One of the more curious phenomena of the online world is "Internet expertism."

The Internet is a marvelously democratic institution. It lets people air their views in public and receive responses, and it's not limited to politicians, business leaders, entertainers, journalists and the like.

It's everybody being able to stand on a stump in Boston Common and engage in spirited oratory, and anybody playing the role of Demosthenes in the Athenian Agora and having your voice heard.

The flip side to this leveling effect is that anyone can pose as an expert. You see many nonexperts talking with what appears to be authority on the Internet through Web sites, blogs and various online discussion forums.

There's relevant online material about the issue of expertise. The Wikipedia article on "experts" points out that they can be persons "accorded authority and status" for their skills. Or they may simply know, without having professional or academic qualifications.

One thing that's clear is that expertise comes with experience, even though experience doesn't automatically confer expertise. In gaining expertise, practice counts. Learning and improving over an extended period is more important than innate skills or intelligence, according to Dr. K. Anders Ericsson of the Florida State University Department of Psychology.

Ericsson, who could be called an expert on expertise, wrote in a paper, Expert Performance and Deliberate Practice, that experience is the best predictor of expertise, but once you reach a certain experience level, further experience is a poor predictor of further expertise.

Experts online prove their knowledge through evidence and reason, but all evidence is not created equal. R. David San Filippo wrote a paper, Scientific vs. Pseudoscientific Methods, that sheds light on the differences between credible, scientific evidence and pseudoscientific evidence.

He wrote: "Human sciences utilize various scientific inquiry methodologies to test or explain a hypothesis of human phenomena in order to confirm the hypothesis. The pseudoscientific method of research utilizes the testing and/or explanation of a hypothesis to support the hypothesis, not to validate its assumptions.

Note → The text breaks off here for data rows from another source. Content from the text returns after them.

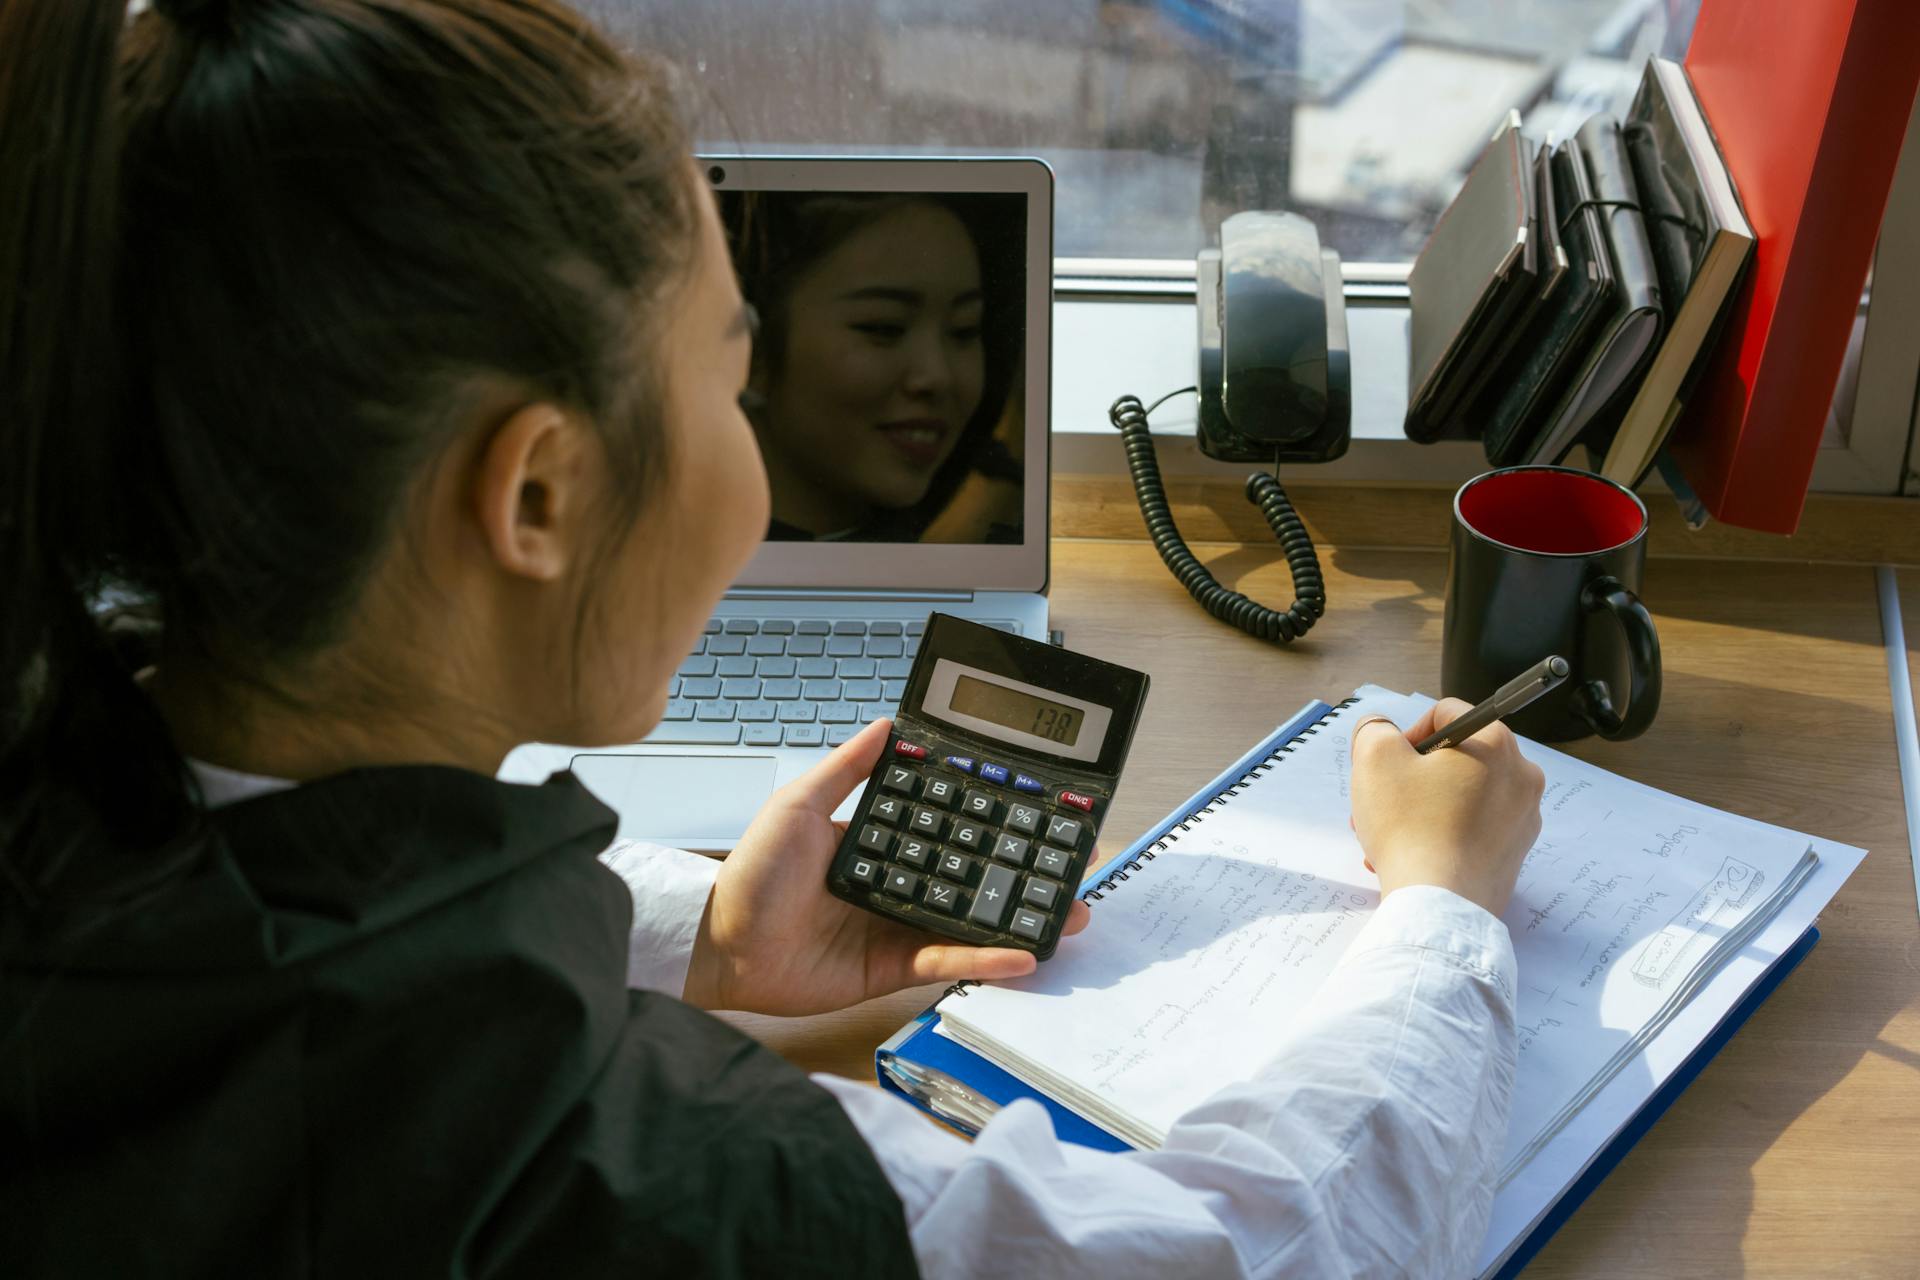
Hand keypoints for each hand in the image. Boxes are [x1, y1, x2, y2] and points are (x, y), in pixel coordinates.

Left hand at [683, 718, 1091, 1015]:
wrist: (720, 944)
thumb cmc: (749, 874)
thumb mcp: (798, 804)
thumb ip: (846, 769)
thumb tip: (886, 725)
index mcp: (878, 843)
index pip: (944, 828)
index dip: (985, 821)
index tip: (1030, 811)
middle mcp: (895, 884)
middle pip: (970, 876)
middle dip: (1021, 873)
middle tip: (1070, 866)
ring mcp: (896, 928)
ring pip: (970, 921)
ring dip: (1018, 918)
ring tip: (1067, 914)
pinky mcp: (892, 969)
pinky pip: (946, 962)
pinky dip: (985, 958)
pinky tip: (1022, 953)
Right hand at [1350, 699, 1545, 915]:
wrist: (1438, 905)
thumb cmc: (1410, 827)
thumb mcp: (1374, 759)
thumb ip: (1375, 730)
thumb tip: (1380, 731)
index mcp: (1496, 743)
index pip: (1446, 714)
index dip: (1407, 735)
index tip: (1388, 765)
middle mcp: (1521, 776)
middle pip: (1454, 759)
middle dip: (1411, 778)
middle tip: (1382, 802)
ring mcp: (1523, 819)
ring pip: (1459, 797)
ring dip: (1420, 808)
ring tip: (1389, 835)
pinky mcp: (1514, 855)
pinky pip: (1472, 830)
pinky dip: (1441, 835)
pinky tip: (1412, 855)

A strong commitment to one side of a dispute tends to make oneself overlook negative evidence and overstress the importance of positive evidence."

In other words, pseudo-experts tend to support their beliefs, ignoring evidence that's not useful in this regard, while experts tend to test the validity of their positions, examining all evidence no matter where it leads, in search of the truth.

Another characteristic of pseudo-experts is certainty and the need to be right. In an essay titled The Need to Be Right, Julie Onofrio wrote how being right "validates our self-worth and self-confidence."

As we've all seen, some people are never wrong. Whereas some individuals have the self-assurance to say, "I was wrong," others will argue no matter how soundly their premise or logic is refuted by others. Intellectual intransigence stifles growth and dialog.

True experts know what they don't know. "Wisest is he who knows he knows not," wrote Plato, quoting Socrates. "To be conscious that you are ignorant is a great step to knowledge," wrote Disraeli more than two millennia later.

John Locke, in the 17th century, wrote about the facade of certainty, and how through dialog you can expose the hollowness of the intellectual pretension behind it. The goal, according to Locke, is the admission of the limitations of our knowledge and the difficult exchange of certainty for doubt.

You see a lot of intellectual pretension on the Internet. My own theory, and perhaps it's a bit elitist, is that there are many online who aren't quite human. Their reasoning ability and argumentative skills are unmistakable evidence of their simian nature; what I don't know, and this is where the uncertainty comes in that Locke spoke of, is just what type of monkey they are.

I don't believe that they're rhesus monkeys, spider monkeys or other lower-functioning simians. They do have cognitive abilities, enough even to put words together in a sentence. But when you read their sentences in the aggregate, the sad reality is that not only do they not make sense, but they also have no idea that they don't make sense.

There's a possibility that they're howler monkeys, with all the racket they make. With the belligerence you sometimes see, they may be gorillas; or they could be chimpanzees or orangutans. I'm afraid I just don't know enough about all this monkey business to say for sure.